4月に社会人になり、早くも私は1つめの会社である出版社を辞め、
某著名プランナーの丁稚奉公のようなことを始めた。


ある観光地のホテルの再開発を手がけるため3名で下見に行った。
ビジネス・ホテルやシティ・ホテルとは異なり、当然3人相部屋。
私はいちばん下っ端。誰に言われるでもなく、朝、仕事に出かける前は、
先輩方の靴を磨いた。


部屋のテレビから、西武百貨店のお中元のCMが流れてきた。
♪長い時間も短かすぎるわたしたち〜
♪小さな言葉があれば〜
キャッチーで印象的なメロディーだった。
一聴して矢野顕子さんだとわかった。
この出張中、何度もこのCMを聴く機会があった。


それから3ヶ月ほどして、
矢野顕子さんのNEWアルバム『GRANOLA』が発売になった。


1曲目は「わたしたち」、この西武百貨店のCMソングだった。
いい曲だと思った。
2曲目は「風をあつめて」。はつぴぃえんど(はっぴいえんど
ヴァージョンをまだ聴いていなかった。
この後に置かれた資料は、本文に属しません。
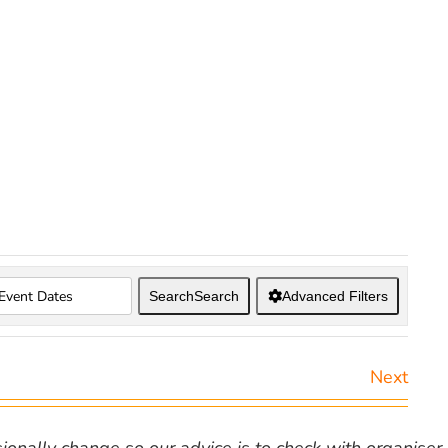
Search
Search
Advanced Filters
Next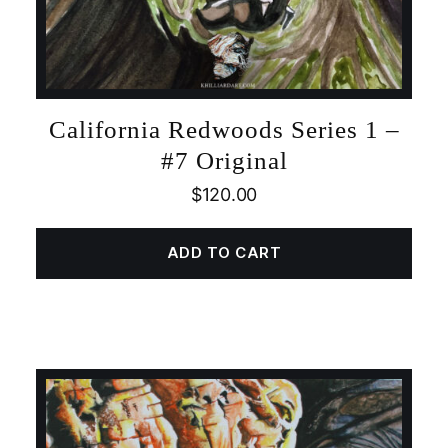
California Redwoods Series 1 –
#7 Original
$
120.00
ADD TO CART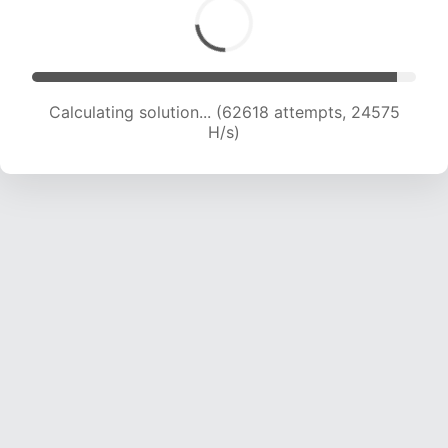
Calculating solution... (64755 attempts, 24445
H/s)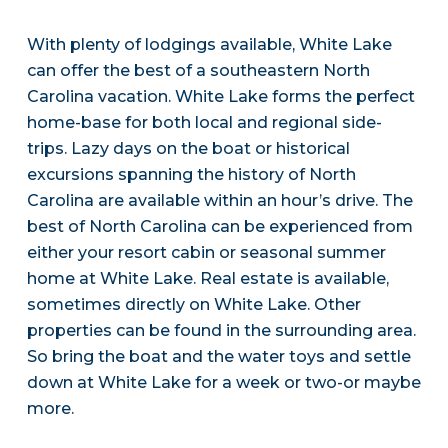
With plenty of lodgings available, White Lake
can offer the best of a southeastern North
Carolina vacation. White Lake forms the perfect
home-base for both local and regional side-
trips. Lazy days on the boat or historical
excursions spanning the history of North
Carolina are available within an hour’s drive. The
best of North Carolina can be experienced from
either your resort cabin or seasonal summer
home at White Lake. Real estate is available,
sometimes directly on White Lake. Other
properties can be found in the surrounding area.
So bring the boat and the water toys and settle
down at White Lake for a week or two-or maybe
more.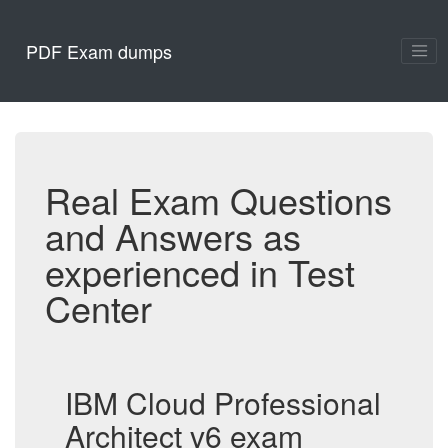
PDF Exam dumps
Real Exam Questions
and Answers as
experienced in Test
Center
IBM Cloud Professional
Architect v6 exam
この時が、この曲との出会いだった。
このアルバムを最後に矢野さんはプチ・リタイヤする。
(お子様が思春期に入られたのが理由だったはず)
(2年たたずに『WELCOME BACK』で復活してヨカッタ)
ある種それまでのキャリアの集大成的内容だったと思う。


いちばん好きな矢野さんのアルバムは?と言われれば、
この『GRANOLA』を挙げると思う。
19年前に磨いた上司のイタリア製の靴とともに思い出す。